Eso es exactamente subir del nivel 1 (chat suelto) al nivel 2 (instruir con plantillas). Y es probablemente la habilidad de AI con mejor retorno que tu equipo puede aprender esta semana, sin gastar un peso extra en herramientas.

El criterio Q.AI

La mayoría de las empresas quiere comprar más AI cuando todavía no le ha sacado ni un tercio a la que ya paga. Antes de venderte una herramienta nueva, en Q.AI miramos si el problema era simplemente cómo la estabas instruyendo.

Muchas veces el mejor "proyecto de AI" del trimestre cuesta cero: enseñarle a tu equipo a pedir bien. — Martín, fundador de Q.AI Consulting

En resumen
  • Cuando "la AI no sirve", casi siempre el problema fue la instrucción, no la herramienta: entra vago, sale vago.
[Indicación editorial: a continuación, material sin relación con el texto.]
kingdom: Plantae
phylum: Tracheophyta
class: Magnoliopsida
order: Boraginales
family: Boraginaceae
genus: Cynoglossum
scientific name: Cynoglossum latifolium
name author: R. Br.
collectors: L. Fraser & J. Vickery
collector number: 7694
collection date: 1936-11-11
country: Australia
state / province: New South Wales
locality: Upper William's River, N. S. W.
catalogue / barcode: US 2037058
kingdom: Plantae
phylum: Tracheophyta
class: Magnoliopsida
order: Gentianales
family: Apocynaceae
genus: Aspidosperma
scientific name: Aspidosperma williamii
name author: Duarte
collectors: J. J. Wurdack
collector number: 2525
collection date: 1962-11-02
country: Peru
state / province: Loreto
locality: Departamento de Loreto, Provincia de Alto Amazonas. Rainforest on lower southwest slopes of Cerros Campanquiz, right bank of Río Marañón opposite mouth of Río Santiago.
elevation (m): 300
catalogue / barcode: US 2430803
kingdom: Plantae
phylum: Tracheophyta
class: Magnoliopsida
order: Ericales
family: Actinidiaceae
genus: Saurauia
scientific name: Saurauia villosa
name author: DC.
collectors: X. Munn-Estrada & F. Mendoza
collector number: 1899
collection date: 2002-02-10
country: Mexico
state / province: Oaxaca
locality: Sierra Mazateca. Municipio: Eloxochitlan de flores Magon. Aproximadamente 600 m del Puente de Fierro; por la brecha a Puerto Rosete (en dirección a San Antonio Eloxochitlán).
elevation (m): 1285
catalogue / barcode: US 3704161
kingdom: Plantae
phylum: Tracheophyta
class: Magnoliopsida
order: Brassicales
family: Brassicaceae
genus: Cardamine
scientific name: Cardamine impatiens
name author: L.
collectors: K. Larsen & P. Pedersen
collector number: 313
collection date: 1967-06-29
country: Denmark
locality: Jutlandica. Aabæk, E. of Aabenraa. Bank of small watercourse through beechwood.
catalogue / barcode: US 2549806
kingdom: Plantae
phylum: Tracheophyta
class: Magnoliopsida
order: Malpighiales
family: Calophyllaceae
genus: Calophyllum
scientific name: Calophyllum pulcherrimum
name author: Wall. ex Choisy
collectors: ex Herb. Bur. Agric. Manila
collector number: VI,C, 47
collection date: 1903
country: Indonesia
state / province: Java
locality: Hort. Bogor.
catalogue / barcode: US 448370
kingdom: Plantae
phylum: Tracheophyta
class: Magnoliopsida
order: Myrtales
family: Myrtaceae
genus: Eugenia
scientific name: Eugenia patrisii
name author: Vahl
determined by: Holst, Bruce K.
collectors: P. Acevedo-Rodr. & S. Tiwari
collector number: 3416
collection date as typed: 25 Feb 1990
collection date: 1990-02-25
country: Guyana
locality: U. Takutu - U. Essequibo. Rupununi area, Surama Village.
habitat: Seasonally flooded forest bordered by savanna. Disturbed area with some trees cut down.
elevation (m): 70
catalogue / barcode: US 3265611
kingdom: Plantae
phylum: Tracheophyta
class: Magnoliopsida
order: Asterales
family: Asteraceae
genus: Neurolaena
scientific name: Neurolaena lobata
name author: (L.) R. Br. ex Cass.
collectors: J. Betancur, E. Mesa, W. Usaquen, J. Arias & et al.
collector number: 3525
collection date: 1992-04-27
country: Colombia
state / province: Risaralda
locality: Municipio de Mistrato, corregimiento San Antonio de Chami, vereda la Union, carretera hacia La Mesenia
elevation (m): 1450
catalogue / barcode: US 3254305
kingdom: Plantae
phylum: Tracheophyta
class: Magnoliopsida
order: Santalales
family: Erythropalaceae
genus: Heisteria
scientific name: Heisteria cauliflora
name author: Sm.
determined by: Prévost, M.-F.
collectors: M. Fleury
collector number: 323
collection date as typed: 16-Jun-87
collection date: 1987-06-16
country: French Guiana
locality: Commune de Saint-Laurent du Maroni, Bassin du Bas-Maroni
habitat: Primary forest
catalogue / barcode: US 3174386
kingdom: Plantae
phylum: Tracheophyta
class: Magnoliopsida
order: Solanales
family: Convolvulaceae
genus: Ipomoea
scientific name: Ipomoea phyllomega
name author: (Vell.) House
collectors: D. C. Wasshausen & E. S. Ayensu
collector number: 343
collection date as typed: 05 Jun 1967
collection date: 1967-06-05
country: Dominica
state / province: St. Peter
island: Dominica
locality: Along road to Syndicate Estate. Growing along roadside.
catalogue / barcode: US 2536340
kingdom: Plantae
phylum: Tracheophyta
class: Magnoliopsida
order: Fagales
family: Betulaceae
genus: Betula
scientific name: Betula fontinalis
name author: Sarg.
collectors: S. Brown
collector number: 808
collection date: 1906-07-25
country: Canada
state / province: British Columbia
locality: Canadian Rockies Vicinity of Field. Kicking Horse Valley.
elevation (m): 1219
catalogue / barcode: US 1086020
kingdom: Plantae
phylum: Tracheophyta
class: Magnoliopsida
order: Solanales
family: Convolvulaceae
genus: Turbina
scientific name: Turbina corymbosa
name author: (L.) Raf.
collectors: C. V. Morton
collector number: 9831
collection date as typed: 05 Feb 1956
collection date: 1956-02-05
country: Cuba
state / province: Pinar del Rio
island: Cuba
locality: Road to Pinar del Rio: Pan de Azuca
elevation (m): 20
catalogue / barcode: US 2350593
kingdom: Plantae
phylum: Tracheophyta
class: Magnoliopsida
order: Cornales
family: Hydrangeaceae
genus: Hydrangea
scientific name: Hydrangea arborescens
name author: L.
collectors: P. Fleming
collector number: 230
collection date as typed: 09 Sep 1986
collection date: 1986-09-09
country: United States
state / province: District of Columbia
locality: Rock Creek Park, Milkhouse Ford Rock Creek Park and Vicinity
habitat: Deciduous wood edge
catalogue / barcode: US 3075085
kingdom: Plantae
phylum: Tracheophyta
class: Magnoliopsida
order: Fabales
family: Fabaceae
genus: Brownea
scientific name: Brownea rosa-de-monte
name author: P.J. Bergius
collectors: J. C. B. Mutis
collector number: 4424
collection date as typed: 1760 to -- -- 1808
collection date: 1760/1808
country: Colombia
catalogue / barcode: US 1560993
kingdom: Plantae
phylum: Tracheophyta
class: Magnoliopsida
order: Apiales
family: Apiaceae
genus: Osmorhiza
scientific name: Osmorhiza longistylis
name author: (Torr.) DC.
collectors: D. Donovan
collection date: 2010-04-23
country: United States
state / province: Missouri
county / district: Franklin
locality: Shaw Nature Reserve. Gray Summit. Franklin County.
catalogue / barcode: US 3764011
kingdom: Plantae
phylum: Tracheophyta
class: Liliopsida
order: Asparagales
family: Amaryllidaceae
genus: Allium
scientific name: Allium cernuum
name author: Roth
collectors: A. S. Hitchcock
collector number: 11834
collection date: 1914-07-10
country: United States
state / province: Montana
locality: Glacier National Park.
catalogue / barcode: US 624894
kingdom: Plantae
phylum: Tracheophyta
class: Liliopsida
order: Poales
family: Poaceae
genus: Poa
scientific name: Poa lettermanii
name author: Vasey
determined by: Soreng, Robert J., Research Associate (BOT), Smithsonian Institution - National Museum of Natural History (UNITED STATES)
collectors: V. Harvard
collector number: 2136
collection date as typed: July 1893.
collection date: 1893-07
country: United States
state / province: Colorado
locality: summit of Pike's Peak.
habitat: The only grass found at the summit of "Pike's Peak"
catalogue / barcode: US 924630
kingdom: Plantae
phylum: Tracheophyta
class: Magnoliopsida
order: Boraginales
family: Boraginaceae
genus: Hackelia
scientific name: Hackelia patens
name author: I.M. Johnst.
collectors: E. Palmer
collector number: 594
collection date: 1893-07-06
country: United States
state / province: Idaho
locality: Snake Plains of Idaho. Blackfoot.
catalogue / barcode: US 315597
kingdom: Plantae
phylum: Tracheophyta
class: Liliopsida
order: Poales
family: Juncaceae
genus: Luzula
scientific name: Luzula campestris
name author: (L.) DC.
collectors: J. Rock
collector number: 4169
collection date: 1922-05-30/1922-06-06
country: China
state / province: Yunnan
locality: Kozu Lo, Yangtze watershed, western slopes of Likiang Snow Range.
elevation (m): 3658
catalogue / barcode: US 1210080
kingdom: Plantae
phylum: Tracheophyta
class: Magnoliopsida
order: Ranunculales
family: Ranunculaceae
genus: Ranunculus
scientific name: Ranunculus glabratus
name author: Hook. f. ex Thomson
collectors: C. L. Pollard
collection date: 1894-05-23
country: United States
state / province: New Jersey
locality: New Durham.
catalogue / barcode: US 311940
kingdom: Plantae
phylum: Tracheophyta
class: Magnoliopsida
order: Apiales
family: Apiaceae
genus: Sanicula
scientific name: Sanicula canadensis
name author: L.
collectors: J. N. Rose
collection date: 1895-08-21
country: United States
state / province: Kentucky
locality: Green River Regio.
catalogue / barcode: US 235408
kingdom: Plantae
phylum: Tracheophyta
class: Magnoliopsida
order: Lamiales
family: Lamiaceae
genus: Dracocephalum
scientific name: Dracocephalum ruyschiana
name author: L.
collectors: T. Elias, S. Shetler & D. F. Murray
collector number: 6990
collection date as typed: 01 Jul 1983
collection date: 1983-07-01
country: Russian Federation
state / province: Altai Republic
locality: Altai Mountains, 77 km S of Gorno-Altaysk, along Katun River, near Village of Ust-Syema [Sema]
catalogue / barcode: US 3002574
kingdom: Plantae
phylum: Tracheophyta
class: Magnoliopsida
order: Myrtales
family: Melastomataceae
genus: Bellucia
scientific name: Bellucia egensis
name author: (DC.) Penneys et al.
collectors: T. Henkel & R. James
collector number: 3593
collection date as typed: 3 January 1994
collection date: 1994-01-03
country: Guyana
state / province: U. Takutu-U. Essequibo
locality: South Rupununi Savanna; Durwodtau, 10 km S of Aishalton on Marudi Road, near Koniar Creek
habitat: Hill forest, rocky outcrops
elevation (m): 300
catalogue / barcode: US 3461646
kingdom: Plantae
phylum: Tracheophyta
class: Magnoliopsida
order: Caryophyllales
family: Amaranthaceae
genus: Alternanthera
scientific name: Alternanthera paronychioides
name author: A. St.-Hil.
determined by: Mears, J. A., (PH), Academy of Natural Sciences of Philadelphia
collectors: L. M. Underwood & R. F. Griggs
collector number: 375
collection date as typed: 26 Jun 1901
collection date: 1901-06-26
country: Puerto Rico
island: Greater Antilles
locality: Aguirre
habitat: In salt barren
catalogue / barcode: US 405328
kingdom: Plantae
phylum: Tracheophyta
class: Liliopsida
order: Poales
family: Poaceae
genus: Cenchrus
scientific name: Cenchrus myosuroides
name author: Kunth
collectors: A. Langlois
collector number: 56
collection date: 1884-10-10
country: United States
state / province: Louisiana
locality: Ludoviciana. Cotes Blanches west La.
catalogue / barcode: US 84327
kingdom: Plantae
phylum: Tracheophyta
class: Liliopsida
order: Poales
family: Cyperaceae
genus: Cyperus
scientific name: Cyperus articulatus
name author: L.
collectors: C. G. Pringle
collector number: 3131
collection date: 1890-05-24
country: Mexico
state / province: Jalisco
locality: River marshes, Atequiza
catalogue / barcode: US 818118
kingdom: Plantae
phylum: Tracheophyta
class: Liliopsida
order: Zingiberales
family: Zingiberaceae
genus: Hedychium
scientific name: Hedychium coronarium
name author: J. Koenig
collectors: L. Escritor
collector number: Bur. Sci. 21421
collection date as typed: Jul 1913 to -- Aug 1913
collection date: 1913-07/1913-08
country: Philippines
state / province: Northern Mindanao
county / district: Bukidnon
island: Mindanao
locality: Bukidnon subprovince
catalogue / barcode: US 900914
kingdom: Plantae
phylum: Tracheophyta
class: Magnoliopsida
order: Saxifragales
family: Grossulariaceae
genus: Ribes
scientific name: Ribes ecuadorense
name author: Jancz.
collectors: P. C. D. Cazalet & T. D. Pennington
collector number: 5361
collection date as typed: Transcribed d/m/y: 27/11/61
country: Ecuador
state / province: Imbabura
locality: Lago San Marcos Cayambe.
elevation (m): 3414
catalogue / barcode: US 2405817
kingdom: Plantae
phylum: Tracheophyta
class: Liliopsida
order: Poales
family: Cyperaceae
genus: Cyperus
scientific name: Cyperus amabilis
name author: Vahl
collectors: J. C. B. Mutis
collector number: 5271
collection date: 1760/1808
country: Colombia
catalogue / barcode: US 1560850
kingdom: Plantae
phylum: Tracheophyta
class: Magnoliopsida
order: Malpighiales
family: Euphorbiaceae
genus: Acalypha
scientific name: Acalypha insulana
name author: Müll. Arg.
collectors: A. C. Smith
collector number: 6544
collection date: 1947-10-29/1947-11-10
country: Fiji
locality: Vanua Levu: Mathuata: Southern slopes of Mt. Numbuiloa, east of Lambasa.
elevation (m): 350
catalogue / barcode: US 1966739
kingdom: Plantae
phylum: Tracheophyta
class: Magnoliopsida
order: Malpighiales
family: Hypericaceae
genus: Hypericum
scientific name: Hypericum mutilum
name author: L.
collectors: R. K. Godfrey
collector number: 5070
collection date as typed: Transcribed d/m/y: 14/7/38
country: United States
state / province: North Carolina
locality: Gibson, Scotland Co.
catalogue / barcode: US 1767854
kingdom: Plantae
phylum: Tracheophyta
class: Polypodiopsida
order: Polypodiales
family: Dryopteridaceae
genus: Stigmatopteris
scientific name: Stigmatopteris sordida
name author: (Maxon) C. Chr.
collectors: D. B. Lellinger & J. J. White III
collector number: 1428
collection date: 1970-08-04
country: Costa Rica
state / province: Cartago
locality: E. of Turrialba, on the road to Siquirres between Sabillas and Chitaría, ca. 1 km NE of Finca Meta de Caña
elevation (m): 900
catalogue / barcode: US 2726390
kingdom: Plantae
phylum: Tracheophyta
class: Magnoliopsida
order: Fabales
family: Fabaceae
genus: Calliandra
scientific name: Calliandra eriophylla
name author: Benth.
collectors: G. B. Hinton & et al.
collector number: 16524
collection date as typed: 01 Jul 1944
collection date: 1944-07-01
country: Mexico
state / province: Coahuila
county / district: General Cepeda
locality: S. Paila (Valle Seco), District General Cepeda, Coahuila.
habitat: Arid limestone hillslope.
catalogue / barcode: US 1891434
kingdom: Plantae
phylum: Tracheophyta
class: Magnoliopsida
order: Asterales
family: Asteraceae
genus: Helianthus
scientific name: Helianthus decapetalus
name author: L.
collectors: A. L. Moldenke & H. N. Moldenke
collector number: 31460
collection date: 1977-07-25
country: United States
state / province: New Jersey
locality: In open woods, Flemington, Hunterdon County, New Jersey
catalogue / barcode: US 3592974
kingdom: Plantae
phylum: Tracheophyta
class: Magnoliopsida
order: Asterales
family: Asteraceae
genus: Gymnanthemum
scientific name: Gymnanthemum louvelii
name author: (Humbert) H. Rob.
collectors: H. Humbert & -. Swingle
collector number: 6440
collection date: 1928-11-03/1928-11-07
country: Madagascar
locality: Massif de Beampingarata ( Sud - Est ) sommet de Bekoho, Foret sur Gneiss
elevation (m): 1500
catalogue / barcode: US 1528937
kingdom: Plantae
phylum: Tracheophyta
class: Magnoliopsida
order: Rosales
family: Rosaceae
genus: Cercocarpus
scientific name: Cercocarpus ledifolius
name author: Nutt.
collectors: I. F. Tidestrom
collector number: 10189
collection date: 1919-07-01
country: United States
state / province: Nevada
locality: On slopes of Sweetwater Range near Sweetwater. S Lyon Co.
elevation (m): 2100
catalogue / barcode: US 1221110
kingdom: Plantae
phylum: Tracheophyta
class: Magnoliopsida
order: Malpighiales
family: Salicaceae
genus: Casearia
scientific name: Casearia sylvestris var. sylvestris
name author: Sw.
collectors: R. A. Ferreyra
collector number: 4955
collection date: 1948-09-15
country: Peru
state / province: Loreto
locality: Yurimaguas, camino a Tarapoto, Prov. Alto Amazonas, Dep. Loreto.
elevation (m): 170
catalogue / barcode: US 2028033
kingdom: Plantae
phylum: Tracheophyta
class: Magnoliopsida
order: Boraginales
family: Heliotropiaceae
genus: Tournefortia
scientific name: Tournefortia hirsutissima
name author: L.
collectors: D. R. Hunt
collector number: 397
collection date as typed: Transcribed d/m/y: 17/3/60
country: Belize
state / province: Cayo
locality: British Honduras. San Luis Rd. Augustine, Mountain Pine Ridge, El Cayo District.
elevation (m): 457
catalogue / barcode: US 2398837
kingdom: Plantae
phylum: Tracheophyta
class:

Pedir bien es una habilidad que se aprende y se enseña.
  • Piensa el prompt como una descripción de cargo para un colaborador rapidísimo que no adivina lo que no le dijiste. El marco: TCCA —Tarea, Contexto, Restricciones, Ask.
  • Tarea = verbo claro + entregable. Contexto = lo que un extraño necesitaría (incluye un ejemplo). Restricciones = largo, tono, formato, qué evitar. Ask = qué quieres de vuelta y en qué forma.
  • Un ejemplo bien hecho en el contexto vale más que diez adjetivos, y el Ask evita el ida y vuelta: obtienes algo usable a la primera.
  • El retorno real no es que tú aprendas, sino que tu empresa guarde y reutilice los prompts que funcionan como plantillas. Eso es subir del nivel 1 al nivel 2 —sin gastar en herramientas.